Your task – The tail of the records, from the line containing "G04 Layer_Color=16711935*" through the final line, should be printed exactly and on its own.

Source records –

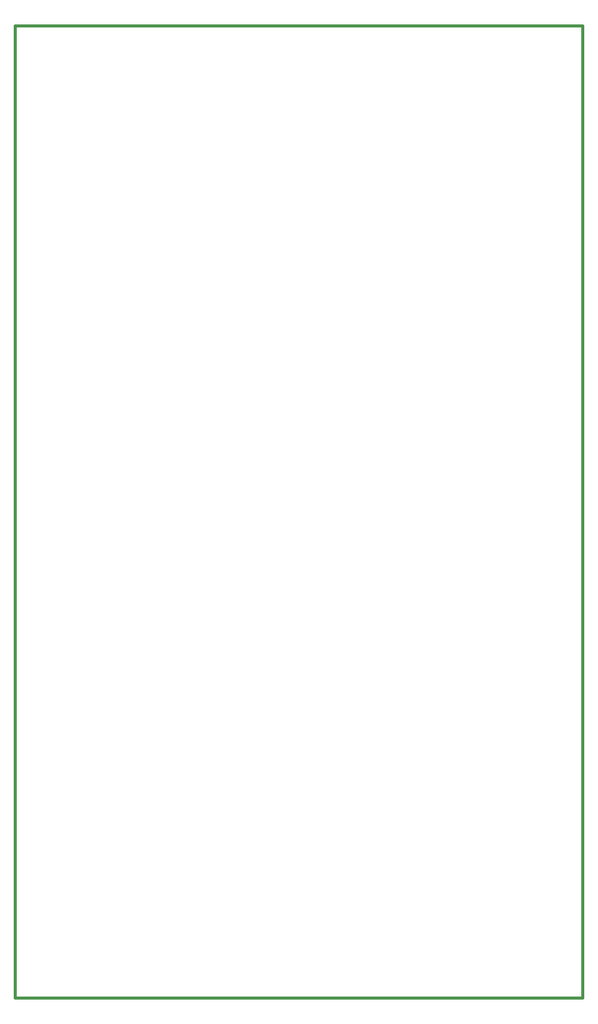
<source format=gko>
G04*
G04 #@! TF.GenerationSoftware,Altium Limited,Altium Designer,20.0.13 (296)*
G04*
G04 Layer_Color=16711935*
%FSLAX44Y44*%
%MOMM*%
G71*
G01*
G75*
%ADD15C,0.3000*%
D15*
X0Y1080000D02*
X630000D01*
X-0Y0D02*
X0Y1080000D01*
X630000D02*
X630000Y0D01*
X0D02*
X630000D01*
M02*

</source>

Task result –
G04 Layer_Color=16711935*
%FSLAX44Y44*%
%MOMM*%
G71*
G01*
G75*
%ADD15C,0.3000*%
D15*
X0Y1080000D02*
X630000D01*
X-0Y0D02*
X0Y1080000D01*
X630000D02*
X630000Y0D01*
X0D02*
X630000D01*
M02*

</source>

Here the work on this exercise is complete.